- PAGE EXTRACT -
▼
William Harper nurtured a strong interest in the ancient
Near East (called the Orient in those days) and set Oriental studies as
a major goal for the University of Chicago. In doing so, in addition to
his own intellectual aspirations, Harper was also joining up a trend
that was sweeping across American institutions of higher education in
the latter part of the nineteenth century (Kuklick 1996), so that
Chicago would not fall behind other major schools such as Harvard,
Yale, Johns Hopkins, and especially the University of Pennsylvania,
which were already actively engaged in Oriental studies (Meade 1974).
During his first few years as the president of the
University of Chicago, Harper raised funds for a series of new
buildings, including one to house his own Department. In 1896, the
Department of Semitic Languages moved into the Haskell Oriental Museum
whose construction had just finished with financial support from John
D. Rockefeller, Sr. and Mrs. Caroline Haskell.
▲
- PROBLEM SET -
1. From the passage on William Harper, reproduce the part that opens with the words containing "During his first" and closes with "Mrs. Caroline Haskell.", with no changes.
2. List every school that the passage on William Harper names as already engaged in Oriental studies.

Data entries
▼
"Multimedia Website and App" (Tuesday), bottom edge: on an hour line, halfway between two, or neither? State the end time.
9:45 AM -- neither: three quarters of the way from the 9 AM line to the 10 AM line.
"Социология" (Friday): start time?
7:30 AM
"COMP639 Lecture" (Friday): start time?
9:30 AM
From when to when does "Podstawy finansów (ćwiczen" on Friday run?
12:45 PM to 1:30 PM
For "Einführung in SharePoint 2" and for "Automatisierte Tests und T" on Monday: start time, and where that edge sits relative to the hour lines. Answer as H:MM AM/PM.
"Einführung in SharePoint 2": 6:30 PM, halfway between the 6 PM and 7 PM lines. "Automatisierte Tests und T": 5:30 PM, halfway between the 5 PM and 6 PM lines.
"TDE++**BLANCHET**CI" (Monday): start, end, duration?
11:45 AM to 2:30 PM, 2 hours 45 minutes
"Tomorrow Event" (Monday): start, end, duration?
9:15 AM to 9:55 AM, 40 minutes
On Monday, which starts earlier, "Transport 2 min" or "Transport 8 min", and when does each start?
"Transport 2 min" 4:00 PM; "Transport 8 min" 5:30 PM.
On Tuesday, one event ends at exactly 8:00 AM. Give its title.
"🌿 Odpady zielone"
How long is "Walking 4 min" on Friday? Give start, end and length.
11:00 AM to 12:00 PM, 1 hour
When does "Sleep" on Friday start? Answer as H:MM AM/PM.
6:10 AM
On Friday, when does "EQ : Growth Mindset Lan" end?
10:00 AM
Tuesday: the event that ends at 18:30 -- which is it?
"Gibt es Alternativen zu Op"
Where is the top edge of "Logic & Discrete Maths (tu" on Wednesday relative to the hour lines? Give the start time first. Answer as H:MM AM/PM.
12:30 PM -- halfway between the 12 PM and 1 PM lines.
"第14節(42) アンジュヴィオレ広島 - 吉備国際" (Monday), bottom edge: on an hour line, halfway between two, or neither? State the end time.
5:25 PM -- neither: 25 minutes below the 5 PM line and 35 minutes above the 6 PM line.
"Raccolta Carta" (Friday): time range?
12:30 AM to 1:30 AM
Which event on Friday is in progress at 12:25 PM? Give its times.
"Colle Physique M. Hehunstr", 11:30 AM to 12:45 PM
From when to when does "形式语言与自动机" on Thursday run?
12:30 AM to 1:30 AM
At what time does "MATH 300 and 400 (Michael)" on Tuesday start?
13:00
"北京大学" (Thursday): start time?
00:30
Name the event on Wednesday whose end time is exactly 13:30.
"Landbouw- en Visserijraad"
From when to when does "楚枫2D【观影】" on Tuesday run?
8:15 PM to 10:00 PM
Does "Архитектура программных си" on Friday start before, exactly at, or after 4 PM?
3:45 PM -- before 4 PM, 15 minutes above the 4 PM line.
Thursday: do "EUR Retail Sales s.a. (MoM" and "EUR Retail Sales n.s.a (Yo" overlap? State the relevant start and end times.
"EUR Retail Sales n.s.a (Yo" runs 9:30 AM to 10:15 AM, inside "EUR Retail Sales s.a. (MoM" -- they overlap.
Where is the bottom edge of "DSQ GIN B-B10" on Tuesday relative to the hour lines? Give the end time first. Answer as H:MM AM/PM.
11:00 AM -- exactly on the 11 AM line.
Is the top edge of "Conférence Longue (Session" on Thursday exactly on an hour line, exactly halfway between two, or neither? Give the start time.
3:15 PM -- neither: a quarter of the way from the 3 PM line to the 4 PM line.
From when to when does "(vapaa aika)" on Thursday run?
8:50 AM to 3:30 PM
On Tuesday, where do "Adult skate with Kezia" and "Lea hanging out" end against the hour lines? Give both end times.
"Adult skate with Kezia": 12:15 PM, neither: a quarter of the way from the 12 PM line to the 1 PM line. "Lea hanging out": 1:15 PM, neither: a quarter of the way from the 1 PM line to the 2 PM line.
▲
- WRITTEN ANSWERS -
1.
During his first few years as the president of the
University of Chicago, Harper raised funds for a series of new
buildings, including one to house his own Department. In 1896, the
Department of Semitic Languages moved into the Haskell Oriental Museum
whose construction had just finished with financial support from John
D. Rockefeller, Sr. and Mrs. Caroline Haskell.

2. Harvard, Yale, Johns Hopkins, and the University of Pennsylvania